Teks Sumber =
■ ■ ■ ■ ■
5.                      Ilmu pengetahuan harus dapat diverifikasi oleh peneliti ilmiah yang bersangkutan, karena itu, ilmu pengetahuan harus dikomunikasikan.
6.                      Progresifitas, artinya suatu jawaban ilmiah betul-betul diakui secara ilmiah ketika mengandung pertanyaan-pertanyaan baru dan menimbulkan problem-problem baru lagi.
7.                      Kritis, artinya tidak ada teori ilmiah yang defenitif, karena setiap teori harus terbuka terhadap peninjauan kritis yang memanfaatkan data-data yanga ada.
8.                      Ilmu pengetahuan harus dapat digunakan sebagai perwujudan antara teori dan praktis.

Dengan demikian, ketika ilmu pengetahuan dipahami sebagai suatu proses, dan telah  melalui beberapa langkah yang disebutkan di atas tadi.[14] Maka ia menjadi salah satu aktivitas penelitian yang harus menggunakan metode-metode ilmiah, karena ia merupakan aktifitas dan hasil ilmiah yang sangat ditentukan oleh metode itu sendiri, yaitu metode abstraksi (abstracstion), dan metode historitika (ideograpich).
■ ■ ■ ■ ■
Cuplikan Data =
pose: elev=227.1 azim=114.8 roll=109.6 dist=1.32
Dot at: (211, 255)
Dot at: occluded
■ ■ ■ ■ ■
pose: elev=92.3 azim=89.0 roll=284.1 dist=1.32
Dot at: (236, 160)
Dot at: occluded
■ ■ ■ ■ ■
Tugas yang Dikerjakan =
a. Menurut teks tentang ciri ilmu pengetahuan, mengapa tidak ada teori ilmiah yang definitif? Jawab dalam satu sampai tiga kalimat.
b. Tolong tulis lanjutan teks tentang ciri ilmu pengetahuan, dimulai sesudah kalimat terakhirnya.
Baris-baris data tidak dipakai dalam tugas ini.

Jawaban yang Diharapkan =
a. Tidak ada teori ilmiah yang definitif karena setiap teori harus terbuka terhadap peninjauan kritis yang memanfaatkan data yang ada.

b.
Metode ini sangat penting adanya dalam proses penyelidikan ilmiah, ketika terdapat ideasi yang betul-betul dapat dipertanggung jawabkan. Karena untuk mengidentifikasi itu membutuhkan teori-teori dalam rangka proses penyelidikan lebih lanjut, karena ide itu bertujuan untuk menghubungkan antara makna atau ungkapan dengan suatu ide.[15]
Dan setiap ide untuk mengidentifikasi sesuatu itu dijalankan dengan menggunakan metode ilmiah yang telah menjadi kesepakatan setiap ilmuan (scientis), maka ia disebut dengan prosedur, prosedur itu merupakan rangkaian dari proses dalam rangka untuk menemukan teori ilmu pengetahuan baru dan agar dapat dipertanggung jawabkan secara valid.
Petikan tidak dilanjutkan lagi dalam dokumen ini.